Einige Abstriche muss das Album dennoch machen: “Blazing Saddles” mit der Killarmy will aufgrund seines 80er Oldschoolvibes und des Tempos nicht so recht ins Gesamtbild passen, ebenso auch die Michael Jackson Hommage “Forever Michael” die natürlich auch inhaltlich wohl leicht aus dem Rahmen fällt. Zudem sind zahlreiche Skits vorhanden von denen einige doch den Hörfluss stören, vor allem wenn gleich zwei aufeinanderfolgen. Es ist ja toll, dass sich Anrufbeantworterkommentare von solchen Mainstreamschwergewichten wie Pharrel und Ne-Yo auf solch einem Undergroundrelease verirrt haben, viel zu sagen haben sie aber dennoch nicht. Letztendlich stechen manche Tracks dermaßen heraus, dass sie andere wiederum in den Schatten stellen. Tracks wie “Brothers Ain’t Brothers”, “Jewelz” (mit GZA), “Damascus” oder “The Saga” sind allesamt höchst solider, guter Shit wie man ihn kennt und liebt und an sich gibt es nichts an ihnen auszusetzen – außer, dass sie dann doch vergleichsweise den Kürzeren ziehen müssen. In der Albummitte bedeutet dies also einen minimalen Einbruch.

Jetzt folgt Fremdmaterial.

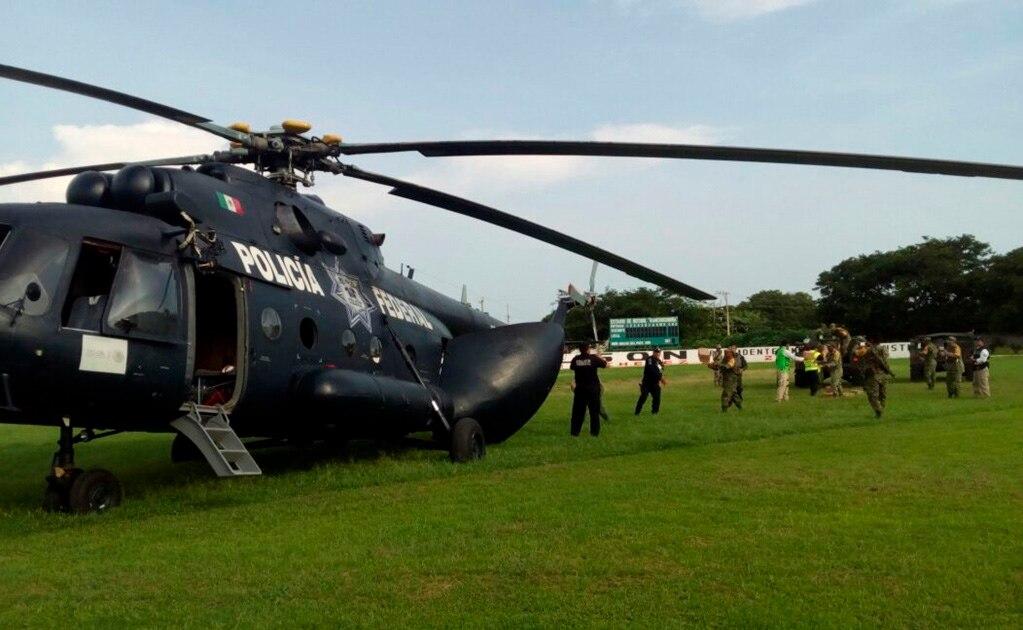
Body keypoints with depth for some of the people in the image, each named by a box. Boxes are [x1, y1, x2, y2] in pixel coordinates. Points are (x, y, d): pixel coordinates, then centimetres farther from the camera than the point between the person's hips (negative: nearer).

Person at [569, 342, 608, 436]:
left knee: (578, 410, 8)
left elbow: (572, 367, 14)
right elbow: (606, 365, 2)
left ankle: (575, 431, 9)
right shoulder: (593, 358, -9)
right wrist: (600, 357, 18)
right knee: (594, 410, 6)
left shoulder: (576, 359, -4)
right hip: (593, 388, -2)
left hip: (580, 388, 2)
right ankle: (594, 432, 6)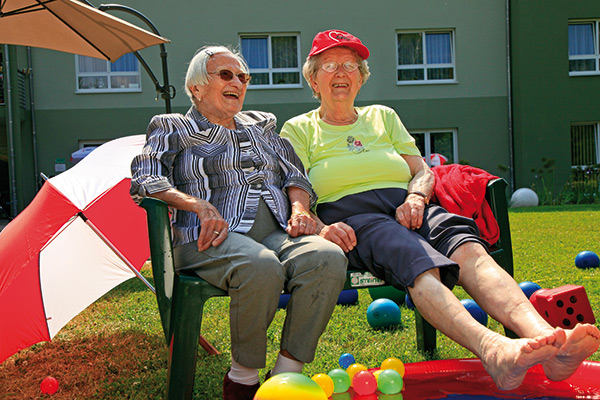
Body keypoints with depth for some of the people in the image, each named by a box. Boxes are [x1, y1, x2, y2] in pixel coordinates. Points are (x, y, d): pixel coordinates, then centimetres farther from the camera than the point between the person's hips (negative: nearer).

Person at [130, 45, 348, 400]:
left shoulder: (262, 125, 30)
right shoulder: (173, 128, 17)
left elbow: (294, 174, 25)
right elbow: (145, 178, 1)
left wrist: (299, 208, 2)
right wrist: (200, 205, -15)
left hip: (278, 232, 4)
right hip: (214, 237, -4)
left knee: (327, 257, -30)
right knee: (261, 267, -39)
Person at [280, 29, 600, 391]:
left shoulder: (383, 116, 28)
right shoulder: (299, 129, 17)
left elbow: (424, 172, 20)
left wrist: (415, 198, -4)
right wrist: (321, 227, -19)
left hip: (407, 209, 4)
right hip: (351, 217, -3)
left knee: (468, 249, -31)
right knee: (417, 264, -37)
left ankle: (544, 335, -54)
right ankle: (492, 349, -62)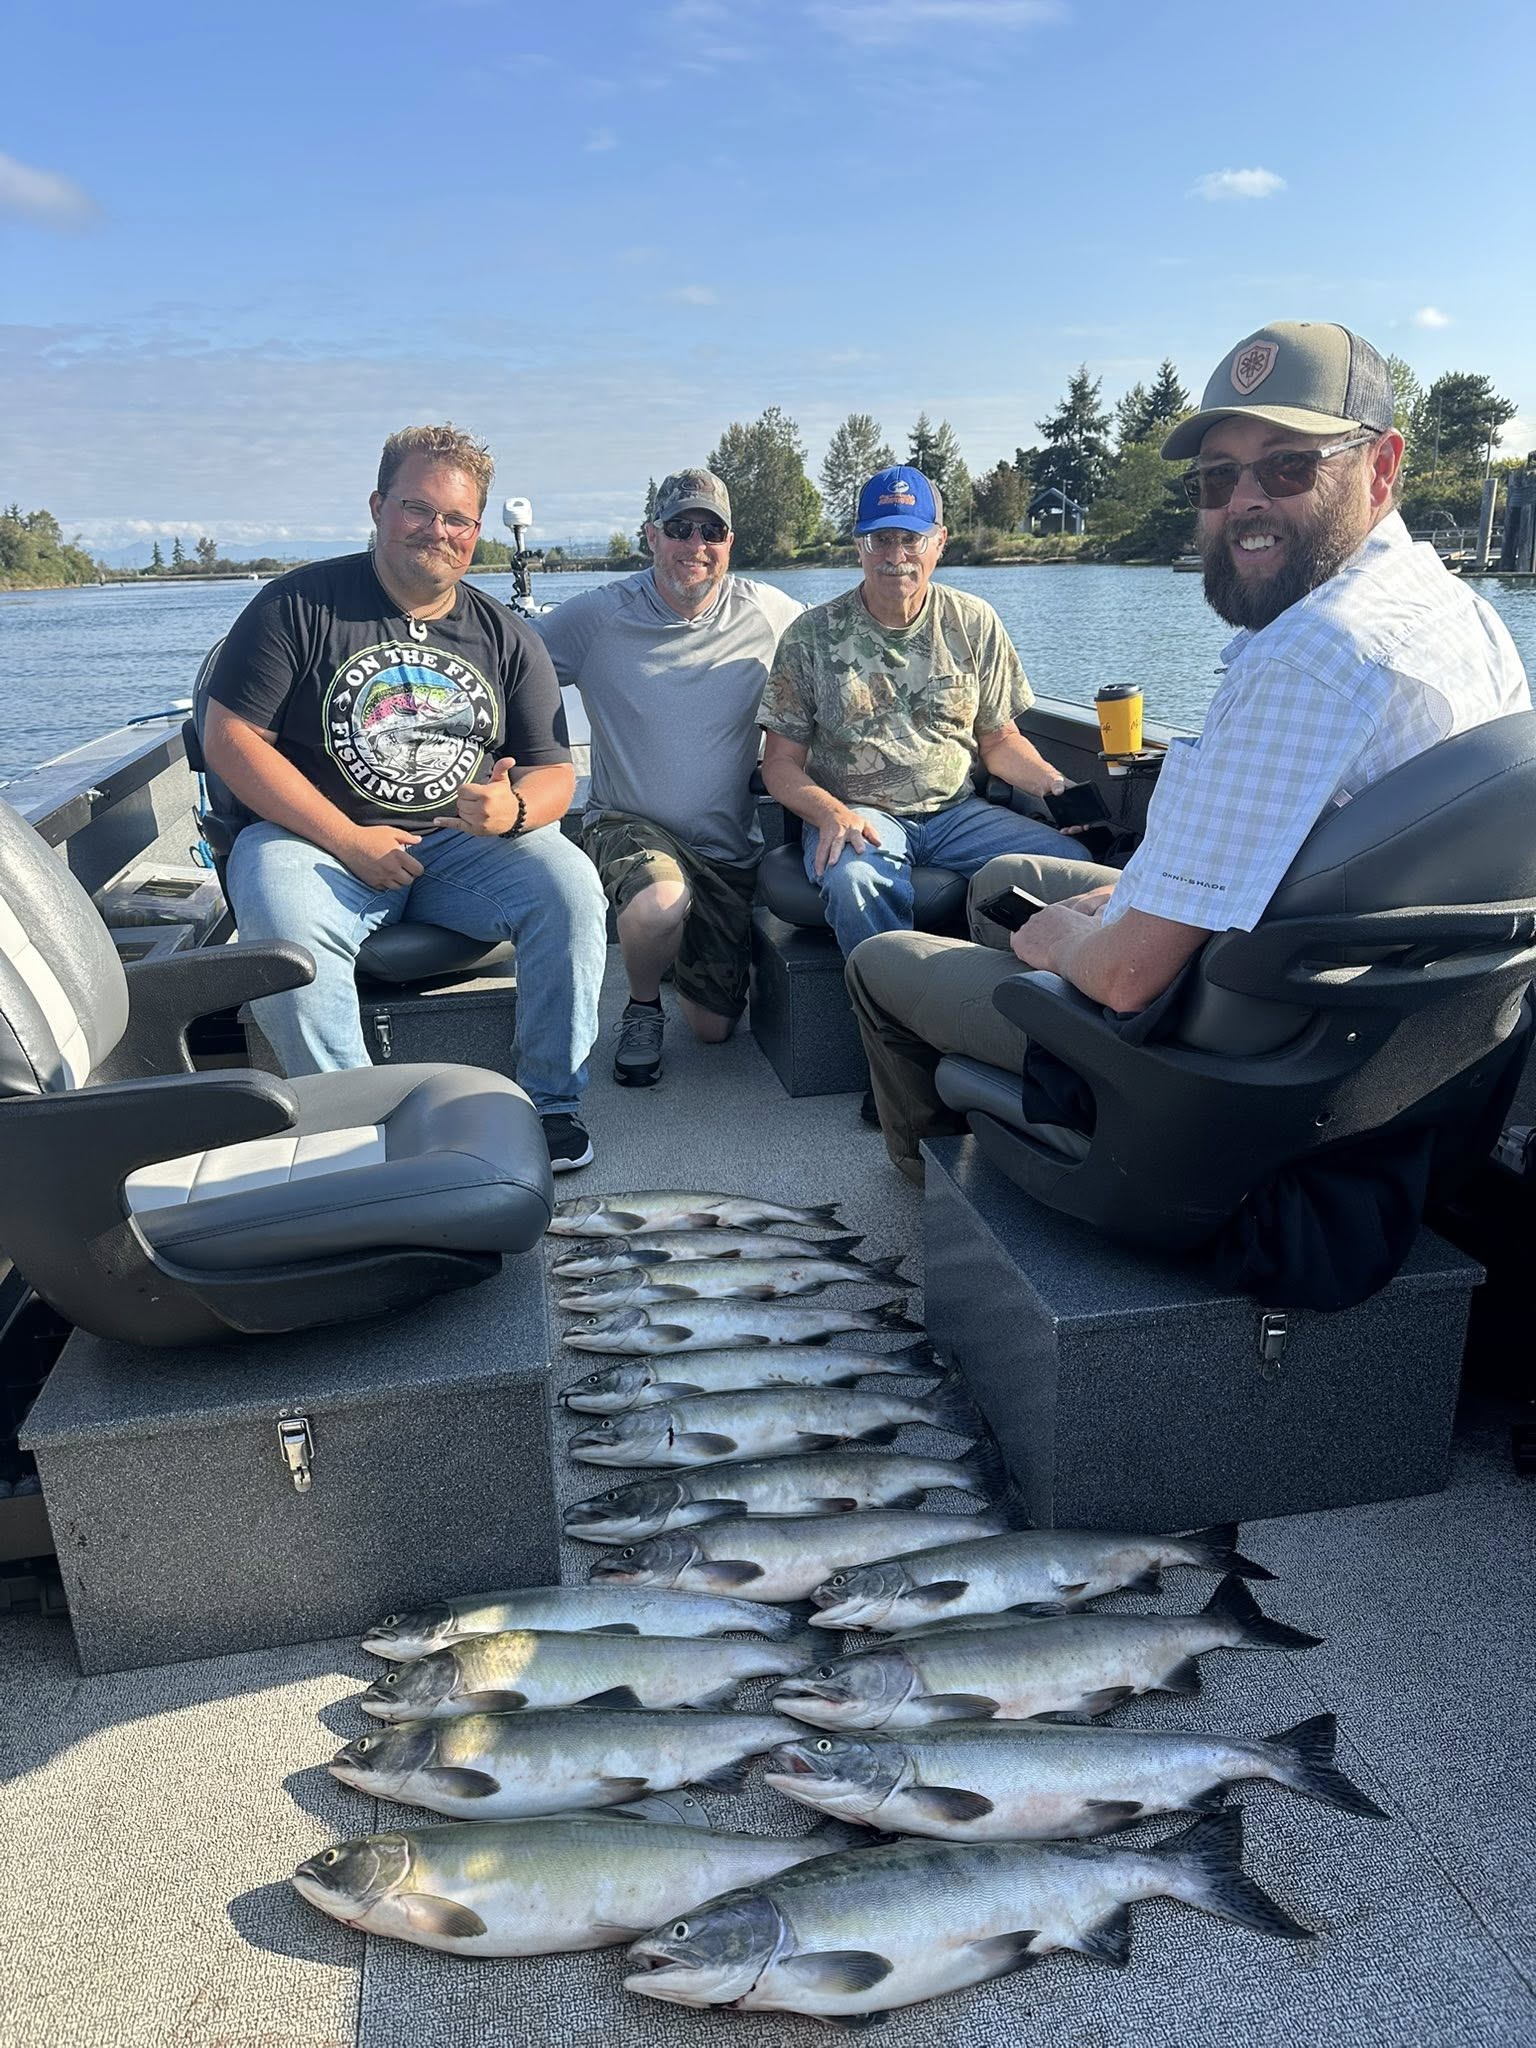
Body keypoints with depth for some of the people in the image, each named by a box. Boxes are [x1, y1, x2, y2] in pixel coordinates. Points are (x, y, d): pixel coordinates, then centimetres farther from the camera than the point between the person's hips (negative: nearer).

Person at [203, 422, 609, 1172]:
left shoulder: (505, 636, 10)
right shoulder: (299, 603, 0)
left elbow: (554, 774, 8)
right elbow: (230, 738, -5)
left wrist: (513, 809, -19)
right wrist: (349, 839, -14)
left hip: (466, 842, 3)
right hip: (318, 837, -2)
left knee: (569, 885, -24)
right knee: (283, 922, -34)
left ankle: (550, 1103, -11)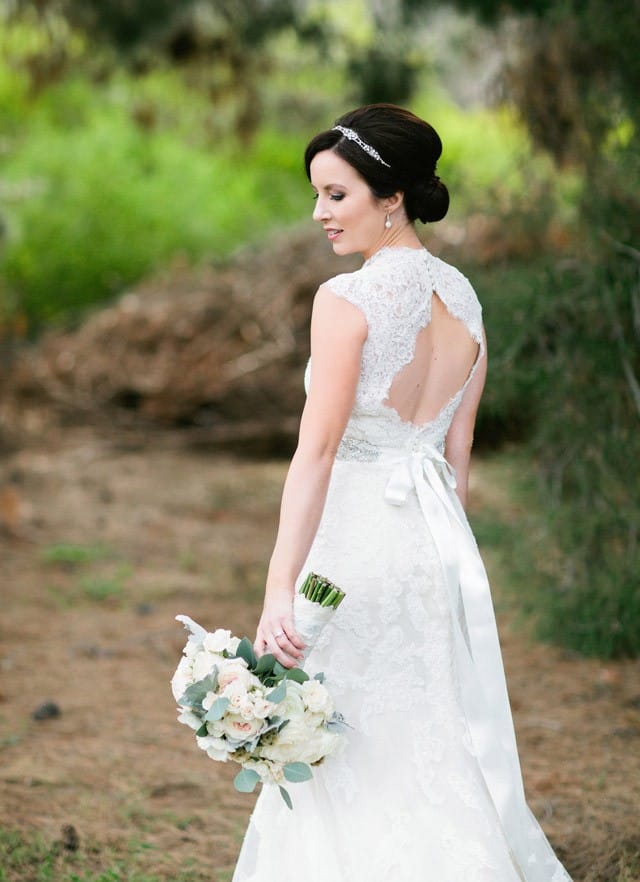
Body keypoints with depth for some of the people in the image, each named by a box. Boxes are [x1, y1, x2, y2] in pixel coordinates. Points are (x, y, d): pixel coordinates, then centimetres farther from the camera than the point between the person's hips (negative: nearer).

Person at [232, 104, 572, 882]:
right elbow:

Insgesamt überwiegt jedoch ganz klar der positive Eindruck. Das Album ist musikalisch wie inhaltlich größtenteils ein in sich schlüssiges Werk, fährt einige großartige Geschütze auf ( “Wu-Tang Martial Expert”, “The Weeping Tiger”, “In the Name of Allah”, “Elephant Juice”, “Deaf Dumb and Blind”) und hält auch zwischen diesen den musikalischen, roten Faden aufrecht. Besseres hätte Cilvaringz für sein Debüt kaum noch auf die Beine stellen können und Fans des Wu- Sounds werden ihm für seinen Ansatz sicherlich dankbar sein. Darauf ein “Allahu akbar” eines Nichtmoslems.
PS: Auch wenn das nichts primär mit der musikalischen Komponente zu tun hat, aber das Album als Produkt erhält nochmals eine ungeheure Aufwertung durch eine, in der sog. Deluxe Edition beigelegten DVD. Diese ist von liebevoller, detailreicher Aufmachung, enthält einen superben Beatteppich und locker über ein- zwei Stunden(!!!) Bild- und Videomaterial, die interessante Einblicke geben und auch schwerst unterhalten. Dazu eine DVD-Rom Partition die nochmal massig Informationen bereithält: Neben der längsten Danksagungsliste die ich je gesehen habe gibt es auch alle Lyrics inkl. Notizen zu den Gedanken von Ringz und der Entstehung der jeweiligen Tracks. Hier wurde also ein ganz dickes Paket seitens des Künstlers geschnürt, weswegen bei Interesse natürlich der Kauf dringendst empfohlen wird!